Немудрено, что знакомлюсь. Город, насколько возможно при старом режиме, распахнут для встреч в эти дни. В скверах, на площадях и проспектах вновь после долгой разлуки встречаются люди, сходятся словно бы невзначай — законно, с гостями за общим столом. Ранний октябрь, солнце сквозит меж ветвей. Гостям накрывают столы, гости пируют, пируют хозяева. Баранина вымочена в белом вине, жарится, обложенная луком, на углях. Курганы плова, мясным и куриным соком политые, рассыпчатые горы риса на блюдах в человечий обхват. В свернутых трубочкою скатерках лаваша ноздреватая брынза и масляный твердый брусок. Плошки с черной икрой осетров возле редиса в зелени кресс-салата и кинзы. Двуострым ножом рассечен винный улей граната; срез как бы чуть-чуть задымлен и вспенен, подернут. Коньяк для домашности в чайничках, тоже и чай — в обжигающих, яро вспотевших. Ломти арбуза, инжир, виноград подле сластей испеченных, орехами начиненных, медовым сиропом текущих.

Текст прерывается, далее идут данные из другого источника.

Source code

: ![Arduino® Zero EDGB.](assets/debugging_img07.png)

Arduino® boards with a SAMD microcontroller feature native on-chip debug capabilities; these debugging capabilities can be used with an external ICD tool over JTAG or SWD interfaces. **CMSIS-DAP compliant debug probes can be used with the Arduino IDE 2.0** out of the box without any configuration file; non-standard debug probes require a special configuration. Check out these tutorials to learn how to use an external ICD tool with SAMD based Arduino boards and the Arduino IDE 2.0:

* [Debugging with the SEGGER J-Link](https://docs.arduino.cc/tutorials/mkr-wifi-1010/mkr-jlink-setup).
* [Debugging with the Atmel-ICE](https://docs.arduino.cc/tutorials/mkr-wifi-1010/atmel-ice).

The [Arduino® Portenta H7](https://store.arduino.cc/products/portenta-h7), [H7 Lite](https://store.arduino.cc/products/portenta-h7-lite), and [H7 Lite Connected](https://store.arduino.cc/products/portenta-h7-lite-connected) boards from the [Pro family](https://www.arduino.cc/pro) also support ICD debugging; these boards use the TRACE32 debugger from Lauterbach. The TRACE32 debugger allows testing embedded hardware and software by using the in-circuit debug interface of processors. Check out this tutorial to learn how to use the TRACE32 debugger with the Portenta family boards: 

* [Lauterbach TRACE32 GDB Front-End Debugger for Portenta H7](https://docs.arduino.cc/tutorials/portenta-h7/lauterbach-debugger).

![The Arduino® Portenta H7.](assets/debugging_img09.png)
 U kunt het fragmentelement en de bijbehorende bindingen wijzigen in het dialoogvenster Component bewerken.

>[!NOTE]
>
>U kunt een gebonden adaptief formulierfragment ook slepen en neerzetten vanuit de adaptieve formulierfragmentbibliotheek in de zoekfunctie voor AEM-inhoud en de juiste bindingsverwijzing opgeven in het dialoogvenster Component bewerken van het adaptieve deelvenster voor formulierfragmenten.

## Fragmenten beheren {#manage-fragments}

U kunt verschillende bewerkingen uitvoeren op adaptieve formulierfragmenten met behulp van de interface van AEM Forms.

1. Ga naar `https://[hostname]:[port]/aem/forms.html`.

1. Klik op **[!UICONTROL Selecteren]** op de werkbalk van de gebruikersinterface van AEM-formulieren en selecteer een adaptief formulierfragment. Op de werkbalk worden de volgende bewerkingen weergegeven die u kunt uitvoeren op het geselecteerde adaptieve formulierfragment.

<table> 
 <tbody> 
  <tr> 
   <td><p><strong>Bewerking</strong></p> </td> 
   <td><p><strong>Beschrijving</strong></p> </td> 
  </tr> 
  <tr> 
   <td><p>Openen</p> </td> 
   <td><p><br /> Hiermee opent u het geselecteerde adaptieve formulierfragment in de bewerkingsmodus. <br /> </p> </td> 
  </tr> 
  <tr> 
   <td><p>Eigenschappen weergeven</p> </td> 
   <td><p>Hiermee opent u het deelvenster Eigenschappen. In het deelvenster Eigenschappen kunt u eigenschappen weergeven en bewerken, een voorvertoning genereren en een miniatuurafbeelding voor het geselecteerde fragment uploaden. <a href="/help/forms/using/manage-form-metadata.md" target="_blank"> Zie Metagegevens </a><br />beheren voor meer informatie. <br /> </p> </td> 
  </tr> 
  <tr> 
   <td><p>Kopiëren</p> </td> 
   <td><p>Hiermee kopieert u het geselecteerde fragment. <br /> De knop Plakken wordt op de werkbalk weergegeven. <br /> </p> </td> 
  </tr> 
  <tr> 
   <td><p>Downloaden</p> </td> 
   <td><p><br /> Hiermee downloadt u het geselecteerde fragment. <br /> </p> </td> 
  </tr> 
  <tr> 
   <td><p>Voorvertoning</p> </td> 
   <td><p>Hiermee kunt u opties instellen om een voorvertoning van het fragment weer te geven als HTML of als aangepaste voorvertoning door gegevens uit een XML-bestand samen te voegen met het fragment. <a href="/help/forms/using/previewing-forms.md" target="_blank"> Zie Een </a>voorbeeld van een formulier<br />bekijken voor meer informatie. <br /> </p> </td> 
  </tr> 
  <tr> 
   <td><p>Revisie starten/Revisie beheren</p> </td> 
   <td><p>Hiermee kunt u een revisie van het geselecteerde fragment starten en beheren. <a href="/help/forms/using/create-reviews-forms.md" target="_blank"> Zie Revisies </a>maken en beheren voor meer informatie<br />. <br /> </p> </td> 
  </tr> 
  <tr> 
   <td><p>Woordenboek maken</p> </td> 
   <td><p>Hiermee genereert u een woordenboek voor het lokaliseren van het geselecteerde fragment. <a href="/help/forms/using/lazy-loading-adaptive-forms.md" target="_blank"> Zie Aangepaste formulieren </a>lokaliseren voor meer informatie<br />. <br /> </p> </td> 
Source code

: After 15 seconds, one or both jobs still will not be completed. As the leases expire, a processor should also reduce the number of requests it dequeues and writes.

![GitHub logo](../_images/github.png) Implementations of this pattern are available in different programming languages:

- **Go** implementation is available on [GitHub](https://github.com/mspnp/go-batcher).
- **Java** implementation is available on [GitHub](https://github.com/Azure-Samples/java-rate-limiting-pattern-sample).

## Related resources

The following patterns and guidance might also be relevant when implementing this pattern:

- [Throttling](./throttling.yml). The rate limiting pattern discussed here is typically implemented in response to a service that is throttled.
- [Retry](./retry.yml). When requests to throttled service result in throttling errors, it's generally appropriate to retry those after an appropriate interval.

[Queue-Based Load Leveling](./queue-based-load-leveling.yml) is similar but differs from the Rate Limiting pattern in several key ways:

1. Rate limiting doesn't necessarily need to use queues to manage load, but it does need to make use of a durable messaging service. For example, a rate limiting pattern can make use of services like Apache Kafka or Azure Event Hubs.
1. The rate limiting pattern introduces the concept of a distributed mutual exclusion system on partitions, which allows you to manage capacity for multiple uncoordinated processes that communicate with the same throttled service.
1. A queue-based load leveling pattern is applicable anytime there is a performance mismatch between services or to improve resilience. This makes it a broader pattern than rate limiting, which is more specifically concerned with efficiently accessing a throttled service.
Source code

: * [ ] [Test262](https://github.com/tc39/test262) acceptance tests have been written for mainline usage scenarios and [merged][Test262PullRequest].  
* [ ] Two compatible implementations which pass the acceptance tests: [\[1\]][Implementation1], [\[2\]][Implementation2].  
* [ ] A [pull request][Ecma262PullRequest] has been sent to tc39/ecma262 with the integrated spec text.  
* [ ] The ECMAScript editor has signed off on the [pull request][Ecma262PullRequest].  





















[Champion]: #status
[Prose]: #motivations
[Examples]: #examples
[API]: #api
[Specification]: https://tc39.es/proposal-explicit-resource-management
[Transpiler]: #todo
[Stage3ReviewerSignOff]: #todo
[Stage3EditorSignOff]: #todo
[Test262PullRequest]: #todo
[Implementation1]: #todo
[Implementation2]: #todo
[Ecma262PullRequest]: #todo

Особенно же хорош был шафран, его оранжевую, пастозную желтизну, в ином излучении света подобную красноватому золоту миниатюр, гости, чаруясь, слушали на базаре, и будто бы Фира рисовала им «забегания», после стольких лет будто бы прорицал ее карандаш. Не думаю, я сейчас более чем когда-либо убежден, что стал последним объектом насильственно замороженной страсти.